- ОТРЫВОК ТЕКСТА

▼

Теория литературы абсурда, стр. 17

В интересующем нас сейчас алфавите Эдварда Лира царит просто аптечный порядок: мало того, что «природные возможности» алфавита использованы полностью, – введено еще и множество дополнительных «упорядочивающих средств».

Так, каждая новая буква вводится стабильно воспроизводимой структурой: «A was…», «B was…», «C was…» («А была…», «Б была…», «В была…») и т. д. – по всему алфавиту, переведенному нами как в формах настоящего времени (в основном из-за стремления убрать «родовой признак» слова «буква» (ж.р.): для английского языка задача такая, само собой, иррелевантна), так и в формах прошедшего времени (там, где этого трудно было избежать ритмически).

Ср.:

А – это Арка моста:
Под ней портних толпа
Жила и шила из холста
Сто галстуков для Па.
Б – Белая Бутыль,
Раздутая как шар:
Па наливал в нее питье
И залпом осушал.
В был Воришка: он
Стащил бифштекс – с тех пор
Па все ворчал: «Кошмарный тип!
Он жулик. этот Вор!»

▲

- ЗАДАНИЕ
Повторите слово в слово часть отрывка об алфавите Эдварда Лира: начните с места, где стоят слова «Так, каждая новая», и остановитесь после слов «галстуков для Па.». Приведённые далее записи к отрывку никакого отношения не имеют.

- ИЗВЛЕЧЁННЫЕ ЗАПИСИ
▼

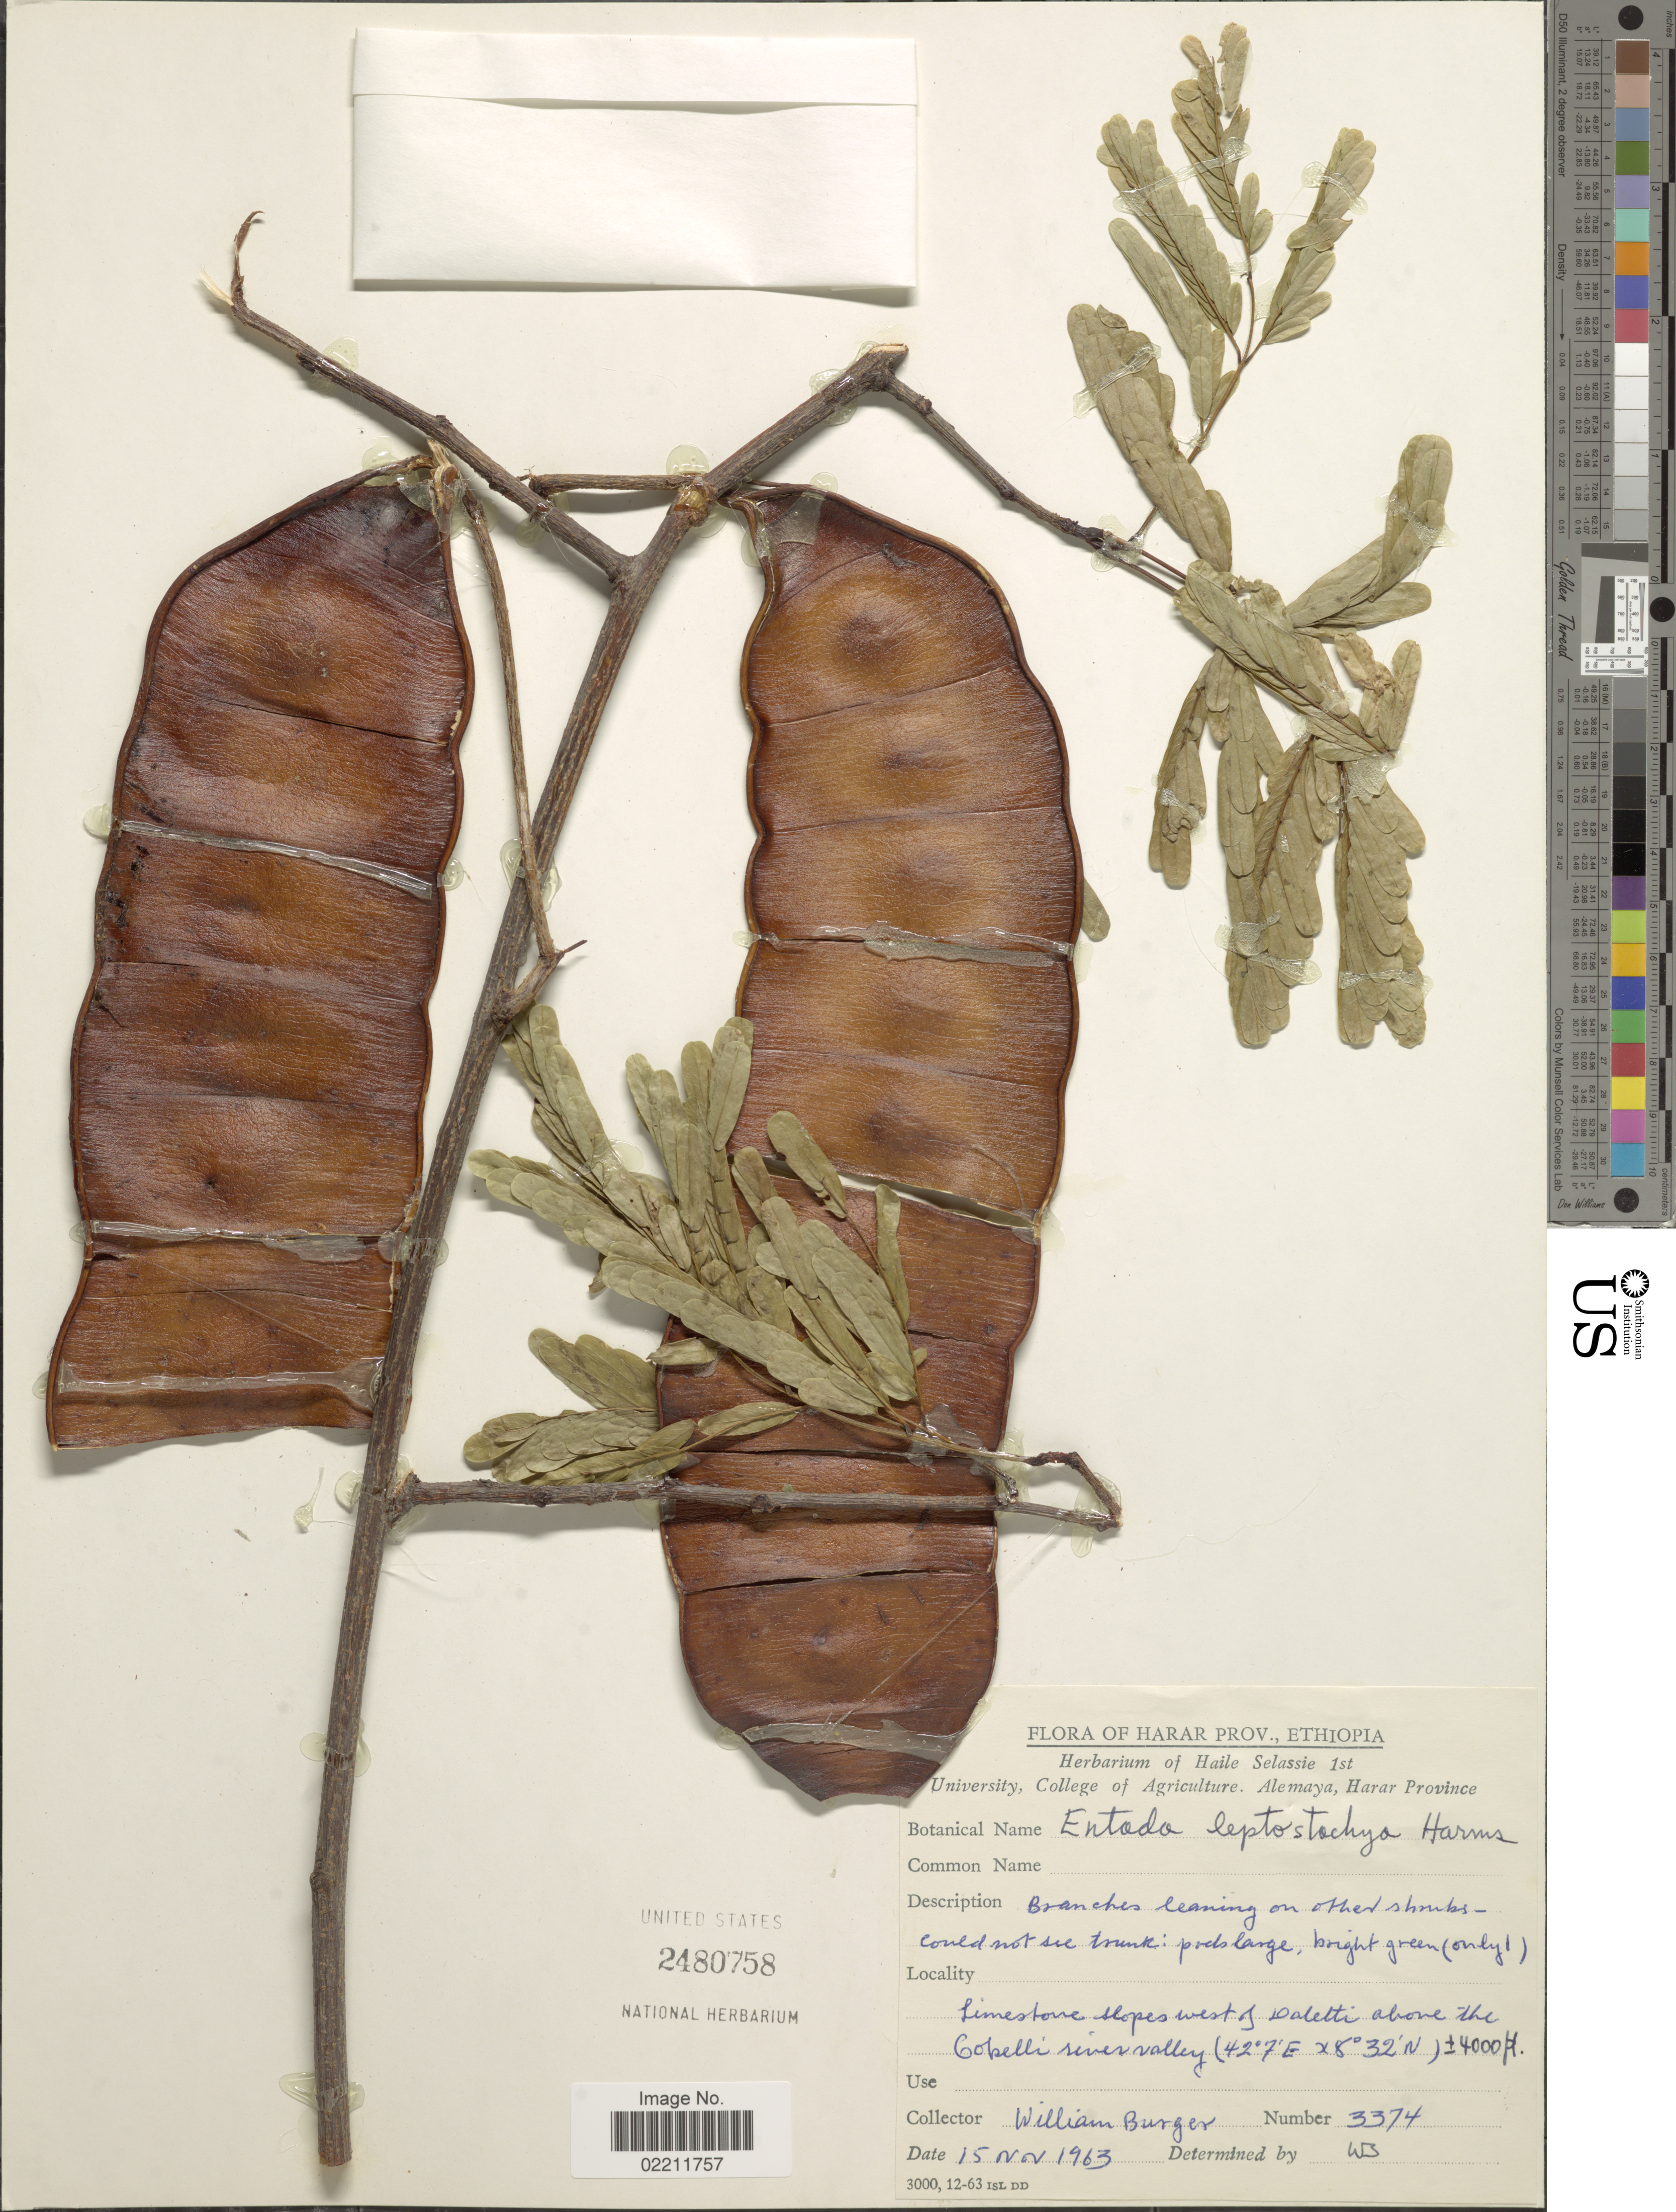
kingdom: Plantae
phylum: Tracheophyta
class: Magnoliopsida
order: Fabales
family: Fabaceae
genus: Entada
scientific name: Entada leptostachya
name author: Harms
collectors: W. Burger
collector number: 3374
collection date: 1963-11-15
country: Ethiopia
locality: Harar Prov, Ethiopia. Limestone slopes west of Daletti above the Copelli river valley.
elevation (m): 1219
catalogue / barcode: US 2480758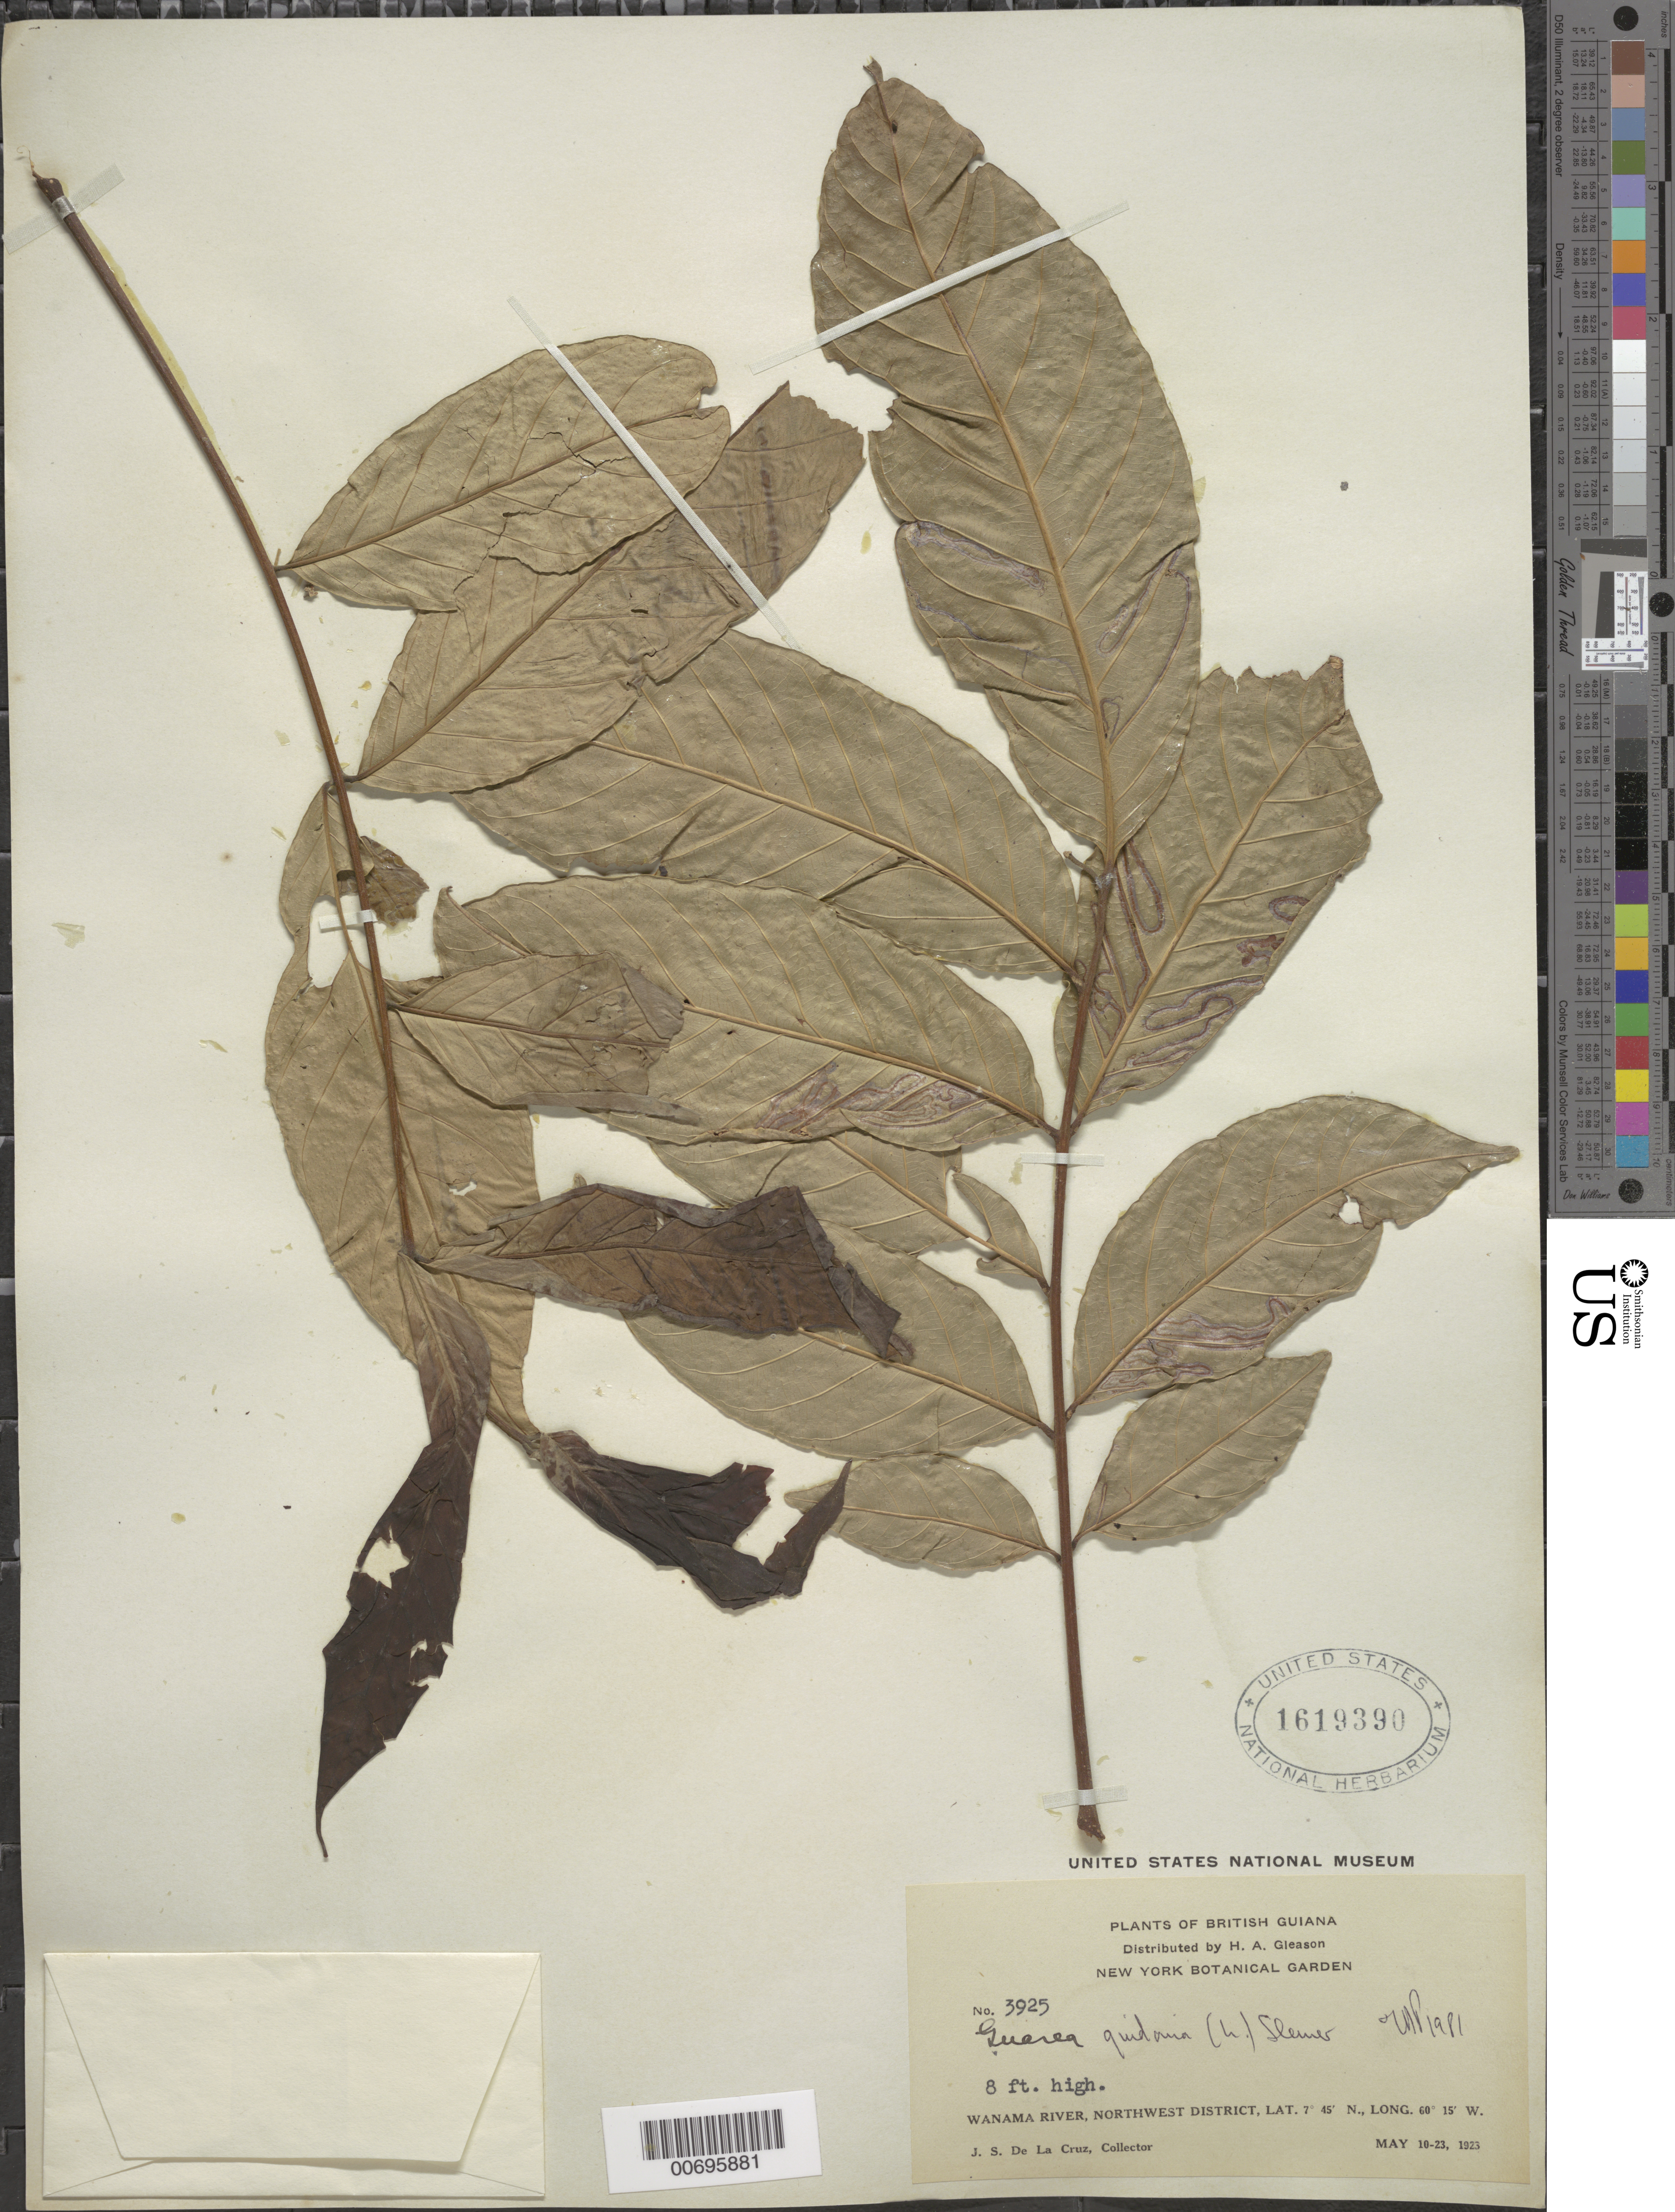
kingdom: Plantae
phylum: Tracheophyta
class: Magnoliopsida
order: Sapindales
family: Meliaceae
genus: Guarea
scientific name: Guarea guidonia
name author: (L.) Sleumer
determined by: Whyte, A.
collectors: J. S. de la Cruz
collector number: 3925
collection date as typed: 10-May-23 to 23-May-23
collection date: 1923-05-10/1923-05-23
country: Guyana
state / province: Barima-Waini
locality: Wanama R., NW District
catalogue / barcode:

▲

- РАЗБОР РЕШЕНИЯ
Так, каждая новая буква вводится стабильно воспроизводимой структурой: «A was…», «B was…», «C was…» («А была…», «Б была…», «В была…») и т. д. – по всему алфавиту, переведенному нами как в формах настоящего времени (в основном из-за стремления убрать «родовой признак» слова «буква» (ж.р.): для английского языка задача такая, само собой, иррелевантна), так и в формах прошедшего времени (там, где этого трудно было избежать ритмически).

Ср.:

А – это Арка моста:
Под ней портних толпа
Жила и шила из холста
Сто галстуков для Па.